Click trails and search engine war

In the quest for a "perfect search engine" the solution is simple. The search engine which can perfectly predict your query before you search and provide the perfect answer will win. So the question is how do you even begin to attempt to predict what someone will query for let alone the search result you are truly looking for? I believe that data modeling will be the solution to this problem.

People are creatures of habit and we behave like a mob. Look no further than popular websites like Boing Boing, Slashdot, and Digg who have reputations for bringing web servers to their knees and you quickly see that our movements have a pattern ripe for modeling.

To generate a data model for a "perfect search engine" you need two important aspects, a "perfect formula" and "perfect information." I would like to first focus on the latter.

Imagine an world where a search engine provider could track and record your every mouse movement. We already have available complex analysis tools which takes this data on a site level and allows designers to make user interface improvements. Today most of these tools are expensive packages of analytics software, but I wouldn't be surprised if certain free analytic tools made these available to their customers. Of course part of providing these tools free will be you allow the vendor use this data for their own purposes.

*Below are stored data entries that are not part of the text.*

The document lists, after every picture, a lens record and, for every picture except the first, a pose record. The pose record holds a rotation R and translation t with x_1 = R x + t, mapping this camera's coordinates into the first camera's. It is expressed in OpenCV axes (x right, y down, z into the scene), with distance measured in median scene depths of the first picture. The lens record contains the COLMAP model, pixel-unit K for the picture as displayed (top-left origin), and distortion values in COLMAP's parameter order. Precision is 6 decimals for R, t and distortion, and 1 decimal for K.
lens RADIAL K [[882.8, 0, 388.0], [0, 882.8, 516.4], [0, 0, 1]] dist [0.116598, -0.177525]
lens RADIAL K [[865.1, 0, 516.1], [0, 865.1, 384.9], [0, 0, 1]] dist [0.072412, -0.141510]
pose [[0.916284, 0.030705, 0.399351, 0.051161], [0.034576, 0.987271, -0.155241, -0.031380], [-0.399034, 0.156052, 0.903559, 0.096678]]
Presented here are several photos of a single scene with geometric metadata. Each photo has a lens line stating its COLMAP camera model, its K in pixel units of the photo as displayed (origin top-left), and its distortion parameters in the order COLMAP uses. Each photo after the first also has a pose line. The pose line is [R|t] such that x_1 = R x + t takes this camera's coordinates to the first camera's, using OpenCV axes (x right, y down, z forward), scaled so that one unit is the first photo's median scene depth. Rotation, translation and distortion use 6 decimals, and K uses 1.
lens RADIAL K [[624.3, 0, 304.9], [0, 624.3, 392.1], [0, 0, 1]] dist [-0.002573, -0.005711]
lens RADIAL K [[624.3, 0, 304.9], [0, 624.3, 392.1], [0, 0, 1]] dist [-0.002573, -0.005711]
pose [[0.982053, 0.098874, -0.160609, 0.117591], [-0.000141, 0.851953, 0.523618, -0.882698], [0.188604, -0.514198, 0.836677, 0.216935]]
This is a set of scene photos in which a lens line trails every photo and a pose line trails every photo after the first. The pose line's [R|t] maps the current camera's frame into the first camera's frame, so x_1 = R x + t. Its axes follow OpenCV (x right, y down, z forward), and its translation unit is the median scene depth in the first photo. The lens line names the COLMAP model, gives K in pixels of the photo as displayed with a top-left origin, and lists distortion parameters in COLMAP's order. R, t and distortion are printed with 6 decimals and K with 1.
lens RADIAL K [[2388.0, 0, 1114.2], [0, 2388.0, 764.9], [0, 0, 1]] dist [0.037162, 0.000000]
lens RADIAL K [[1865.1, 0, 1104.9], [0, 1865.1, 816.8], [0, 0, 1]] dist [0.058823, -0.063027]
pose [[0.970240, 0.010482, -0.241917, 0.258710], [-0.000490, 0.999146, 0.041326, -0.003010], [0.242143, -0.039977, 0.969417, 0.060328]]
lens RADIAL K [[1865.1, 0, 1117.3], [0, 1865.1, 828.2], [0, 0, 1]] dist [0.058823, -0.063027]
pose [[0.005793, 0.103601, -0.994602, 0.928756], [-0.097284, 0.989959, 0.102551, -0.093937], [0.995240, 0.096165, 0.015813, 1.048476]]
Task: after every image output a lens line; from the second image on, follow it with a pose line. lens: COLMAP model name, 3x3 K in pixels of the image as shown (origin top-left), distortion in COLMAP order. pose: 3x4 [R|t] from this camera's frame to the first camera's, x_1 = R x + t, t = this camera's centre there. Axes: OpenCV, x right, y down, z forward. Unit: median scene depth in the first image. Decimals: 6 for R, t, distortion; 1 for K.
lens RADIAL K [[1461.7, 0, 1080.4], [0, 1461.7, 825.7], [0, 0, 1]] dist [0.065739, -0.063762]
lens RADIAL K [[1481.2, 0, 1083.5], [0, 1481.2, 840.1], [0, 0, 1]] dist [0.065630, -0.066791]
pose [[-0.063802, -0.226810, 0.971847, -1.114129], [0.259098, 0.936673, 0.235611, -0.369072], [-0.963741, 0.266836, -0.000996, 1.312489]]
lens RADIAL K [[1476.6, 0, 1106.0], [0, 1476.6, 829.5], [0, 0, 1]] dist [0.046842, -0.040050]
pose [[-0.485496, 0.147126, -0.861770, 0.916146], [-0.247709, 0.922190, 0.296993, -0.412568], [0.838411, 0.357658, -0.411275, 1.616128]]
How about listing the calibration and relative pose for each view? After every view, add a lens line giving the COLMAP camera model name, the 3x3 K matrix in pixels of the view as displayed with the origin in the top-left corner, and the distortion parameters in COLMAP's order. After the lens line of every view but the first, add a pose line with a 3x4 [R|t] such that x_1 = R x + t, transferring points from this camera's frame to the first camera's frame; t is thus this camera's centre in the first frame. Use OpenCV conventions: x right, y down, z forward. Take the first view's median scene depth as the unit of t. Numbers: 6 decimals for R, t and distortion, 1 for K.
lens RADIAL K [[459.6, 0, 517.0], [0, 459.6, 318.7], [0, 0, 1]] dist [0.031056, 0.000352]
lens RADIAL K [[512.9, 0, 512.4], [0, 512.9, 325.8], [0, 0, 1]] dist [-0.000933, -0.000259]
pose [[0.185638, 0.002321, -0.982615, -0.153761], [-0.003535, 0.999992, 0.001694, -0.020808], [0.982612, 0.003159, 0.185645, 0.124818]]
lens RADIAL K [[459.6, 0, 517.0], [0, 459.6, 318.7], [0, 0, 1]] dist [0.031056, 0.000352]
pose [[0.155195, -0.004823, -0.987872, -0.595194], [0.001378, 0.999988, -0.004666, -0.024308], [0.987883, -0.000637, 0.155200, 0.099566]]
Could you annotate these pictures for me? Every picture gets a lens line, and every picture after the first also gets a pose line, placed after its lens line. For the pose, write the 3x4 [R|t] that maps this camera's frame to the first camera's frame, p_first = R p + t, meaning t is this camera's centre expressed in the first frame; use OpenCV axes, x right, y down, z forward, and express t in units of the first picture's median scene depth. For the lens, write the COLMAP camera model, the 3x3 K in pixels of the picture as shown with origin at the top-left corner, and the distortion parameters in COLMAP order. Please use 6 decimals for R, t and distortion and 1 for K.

Next even for those sites who choose to not partake in analytics software need some sort of revenue model. The world of advertising drives free content on the web. To enable sites of all levels to reach advertisers of all levels you need a broker to help these transactions. For only a small percentage of the money exchanged between these parties, the broker will handle all the transactions and even host the ads! Be sure to check the terms of service here as part of participating in this service as I'm sure it will include a little ditty about tracking users.

Still not enough data yet? How about providing free web services like email, blogging, web hosting, and social networking? Why not partner with other companies to provide free services or discounted advertising in trade for more user tracking?

Once you have data from the vast majority of web properties in the world you now need to look toward completing your model with a formula. This is where things start getting tricky. A generalized formula isn't going to meet our need for a "perfect model." Today the web is filled with too many demographic/sociographic/geographic groups who all use it differently. So you will need to create a model which is flexible based on the individual or at least group. Good thing you are collecting that personal information from your free web service and partner companies. Still don't have enough information to identify a person? No worries, your click trails from your analytics software and advertising will quickly allow to quickly file an individual into a group.

Even with all the data in world a model this complex will likely stump the world's data experts for some time. I think it is pretty safe to say Google has the head start in both the model and data. Luckily for Microsoft they only need enough data to keep their confidence interval high and a better model to win. Who would I hire to help make a perfect model? Some brilliant economists, statisticians, psychologists, and sociologists would certainly be a good start, but a quick search on both Google's and Microsoft's career sites don't show much interest in any of these fields. Are Google and Microsoft missing an opportunity here or am I missing something?